● About this task
Start at the line below containing "MRI of an extremity" and stop at the line containing "Structures marked on". Repeat every line of that stretch exactly, and nothing outside it.

Stored data entries
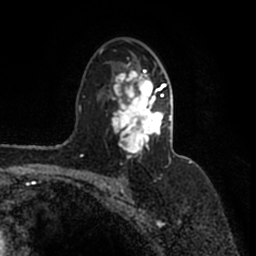
Breast MRI (dynamic contrast-enhanced), one axial slice; slice 105 of 200 in the series (ordered by position); cropped to one breast; dynamic contrast-enhanced series, time point 2 of 7 at this slice position (early post-contrast); 1.5 T; TE 2.2 ms, TR 4.6 ms; 0.8 mm slice thickness; 256 × 256 image matrix, field of view 160 × 160 mm. Female patient.
Outlined on this slice (semi-automatically segmented with operator editing):
- enhancing-tissue mask used for the functional tumour volume (all voxels passing the contrast-enhancement thresholds inside the analysis volume; usually the tumour): bounding box <100,50,171,160> (left, top, right, bottom; pixels)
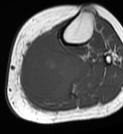
MRI of an extremity soft-tissue mass, one axial slice. Position 34 of 68 along the scan axis. MR volume resampled by the dataset authors to the PET/CT grid (not the native acquisition matrix). 3.27 mm slice thickness. 123 × 134 image matrix, field of view 120 × 131 mm. Female patient. From the clinical record (not read from this slice): histological type: extraskeletal high grade osteogenic sarcoma; grade: high; site of the primary tumour: left calf.
Structures marked on this image (expert contour drawn on MRI and transferred to this co-registered scan by the dataset authors):
- gross tumour volume (mass): bounding box (x1, y1, x2, y2) in pixels: (20, 34, 82, 99)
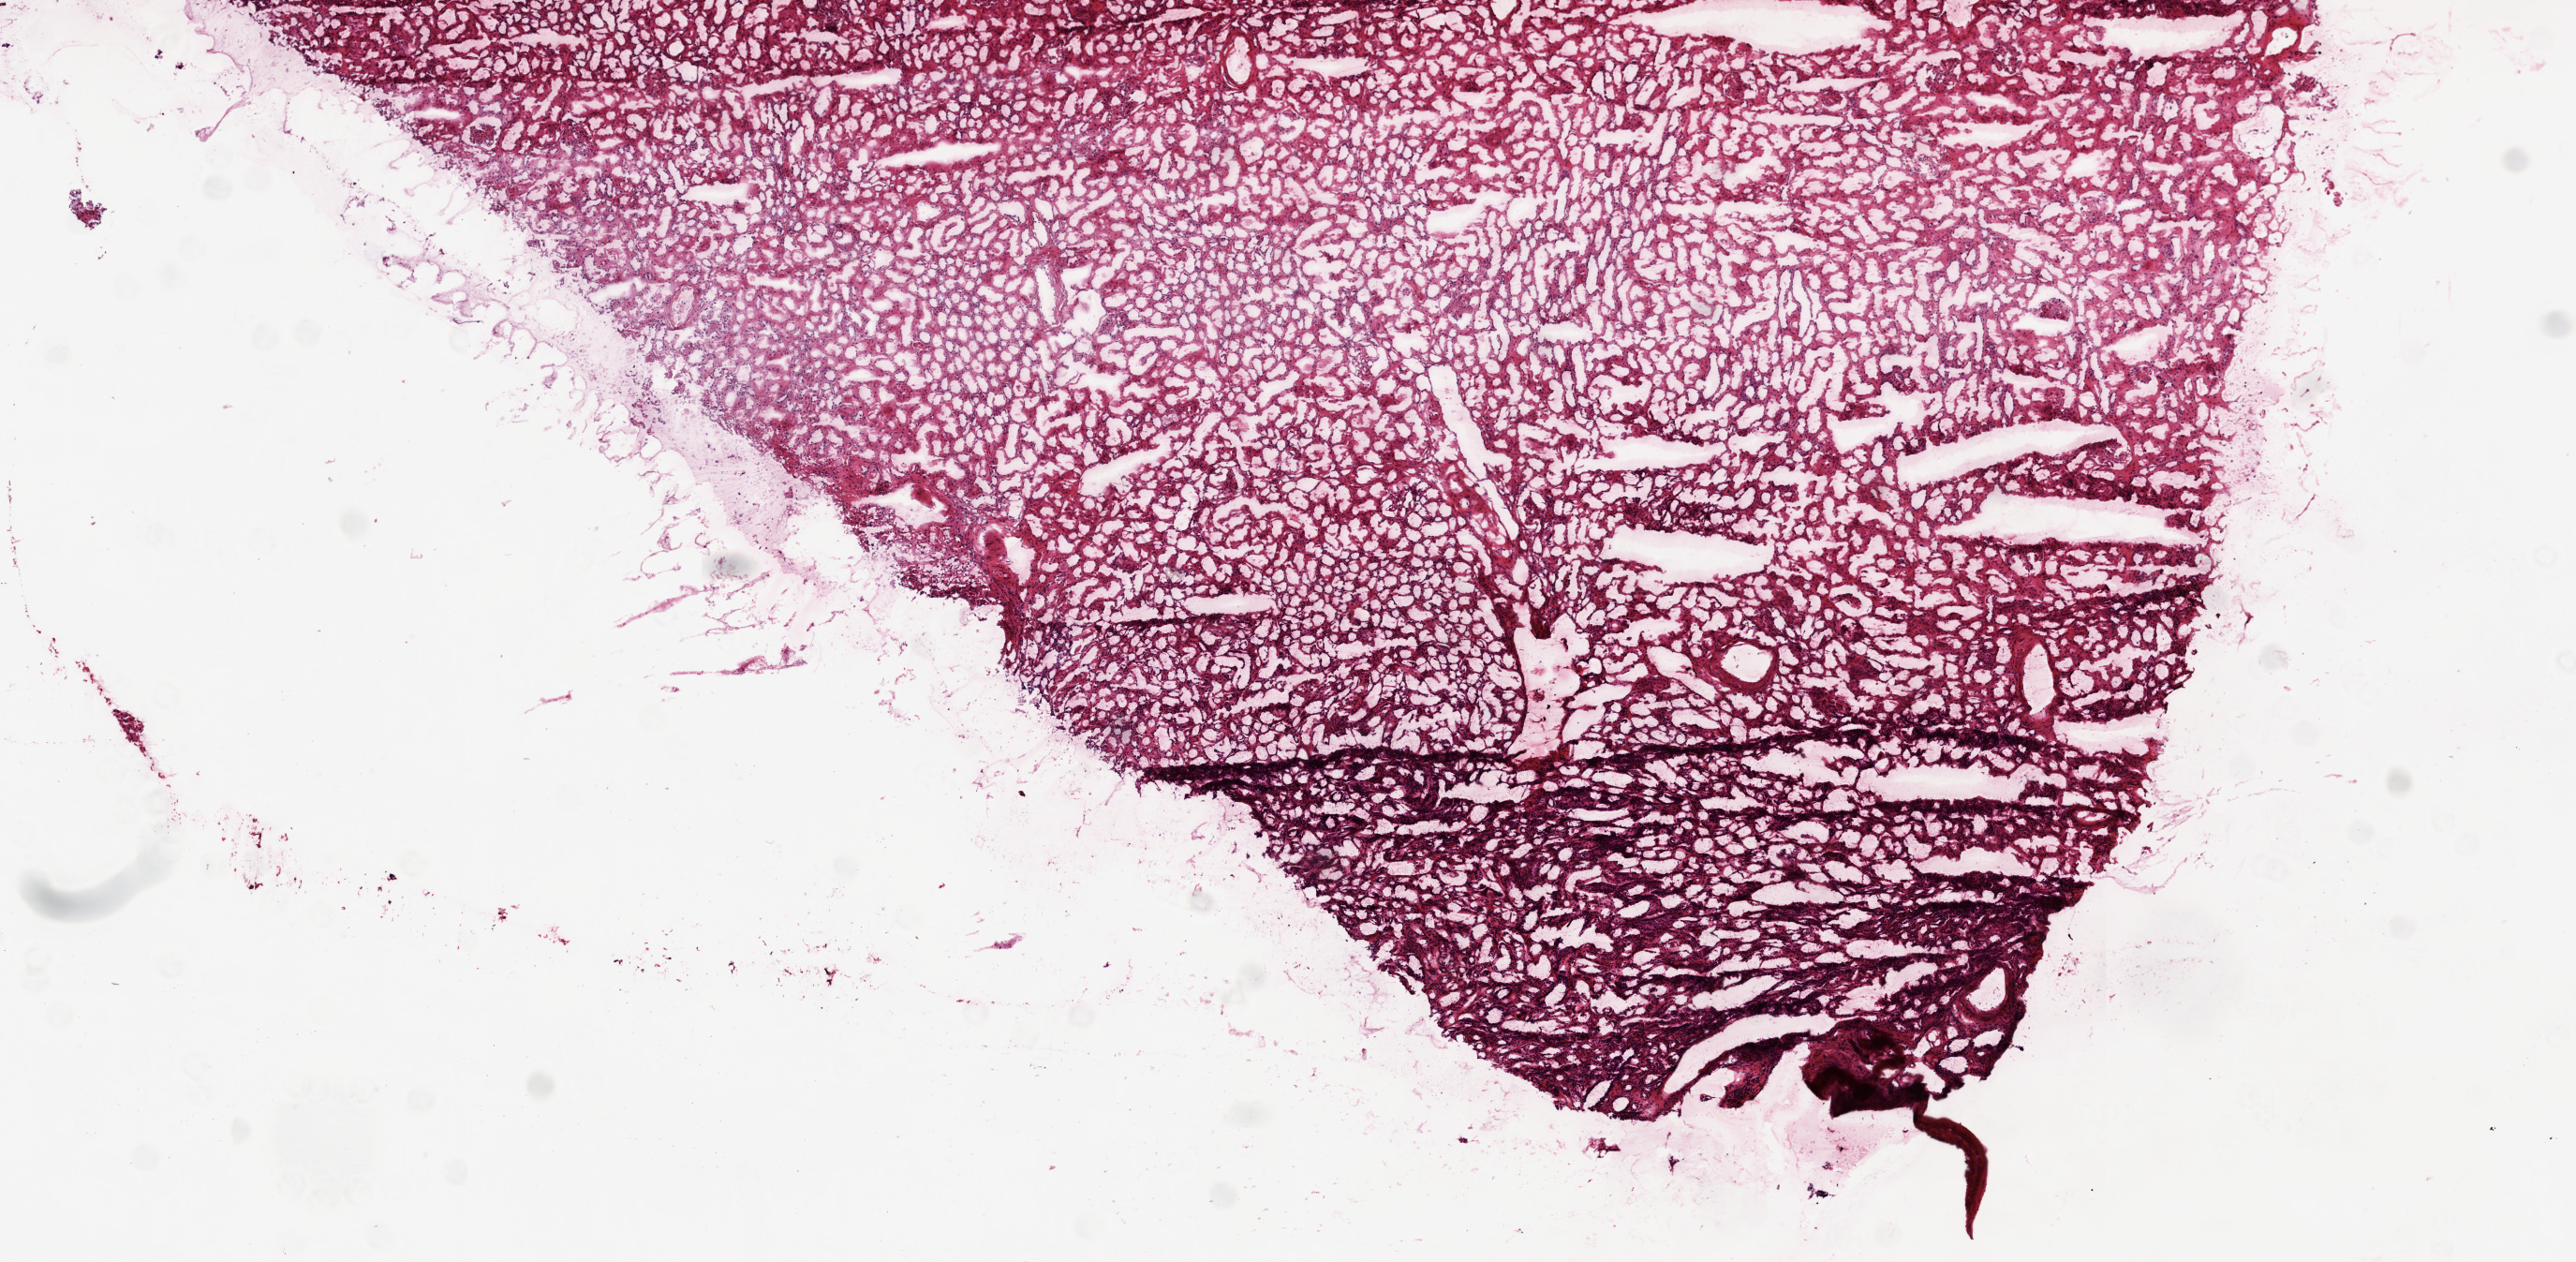
Whole-slide histology image, H&E-stained — low-resolution overview of the scanned area, about 11.0 x 5.4 mm (slide scanned at 20x). Frozen section from the top of the tissue portion. Solid tissue normal (non-tumour tissue) sample from the kidney. Patient: female, age at initial diagnosis 82 years.
This section: solid tissue normal sample (biorepository sample class). Patient diagnosis: Clear cell adenocarcinoma, NOS.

● The answer
MRI of an extremity soft-tissue mass, one axial slice. Position 34 of 68 along the scan axis. MR volume resampled by the dataset authors to the PET/CT grid (not the native acquisition matrix). 3.27 mm slice thickness. 123 × 134 image matrix, field of view 120 × 131 mm. Female patient. From the clinical record (not read from this slice): histological type: extraskeletal high grade osteogenic sarcoma; grade: high; site of the primary tumour: left calf.
Structures marked on this image (expert contour drawn on MRI and transferred to this co-registered scan by the dataset authors):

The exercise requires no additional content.